MENTOR: Mixture-of-Experts Network with Task-Oriented Perturbation for Visual Reinforcement Learning
This addresses sample efficiency for real-world robotic manipulation, representing a strong specific gain rather than a foundational breakthrough.
The paper tackles low sample efficiency in visual deep reinforcement learning for robotics by introducing MENTOR, which uses a mixture-of-experts backbone and task-oriented perturbation, achieving an average 83% success rate on real-world tasks compared to 32% for prior methods.

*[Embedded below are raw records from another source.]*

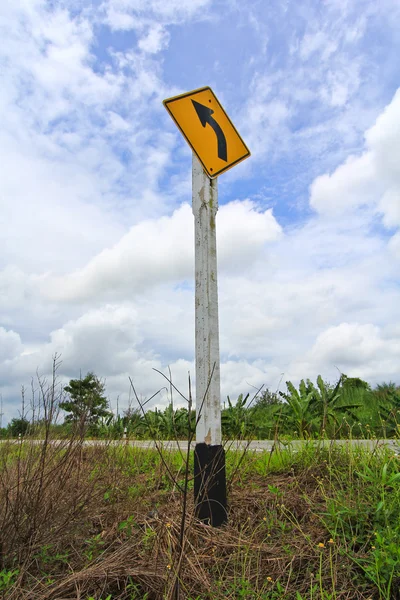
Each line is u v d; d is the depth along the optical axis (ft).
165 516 9.59
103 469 11.77
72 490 9.91
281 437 18.88
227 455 15.10
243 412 26.22
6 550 8.20
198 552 8.41
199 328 10.97
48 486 9.13
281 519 9.91
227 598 6.99
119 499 11.12
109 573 7.47
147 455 15.88
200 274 11.27
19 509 8.55
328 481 11.79
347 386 43.78
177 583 6.75
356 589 7.16
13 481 9.43
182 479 12.73
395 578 7.16
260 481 12.77
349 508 9.36
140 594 7.34
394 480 9.52
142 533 9.16
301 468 13.14
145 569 7.68
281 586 7.30
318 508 9.97
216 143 12.16
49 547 8.50
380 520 8.77
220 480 10.02
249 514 10.29
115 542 9.03
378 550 7.18
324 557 8.12
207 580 7.45
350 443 13.64
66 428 10.53
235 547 8.62
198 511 9.82
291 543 8.75
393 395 28.89
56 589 7.18
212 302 11.09
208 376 10.59
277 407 27.50
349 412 27.32
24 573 7.67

Visual deep reinforcement learning (RL) enables robots to acquire skills from visual input for unstructured tasks. However, current algorithms suffer from low sample efficiency, limiting their practical applicability. In this work, we present MENTOR, a method that improves both the architecture and optimization of RL agents. Specifically, MENTOR replaces the standard multi-layer perceptron (MLP) with a mixture-of-experts (MoE) backbone and introduces a task-oriented perturbation mechanism. MENTOR outperforms state-of-the-art methods across three simulation benchmarks and achieves an average of 83% success rate on three challenging real-world robotic manipulation tasks, significantly surpassing the 32% success rate of the strongest existing model-free visual RL algorithm. These results underscore the importance of sample efficiency in advancing visual RL for real-world robotics. Experimental videos are available at https://suninghuang19.github.io/mentor_page/.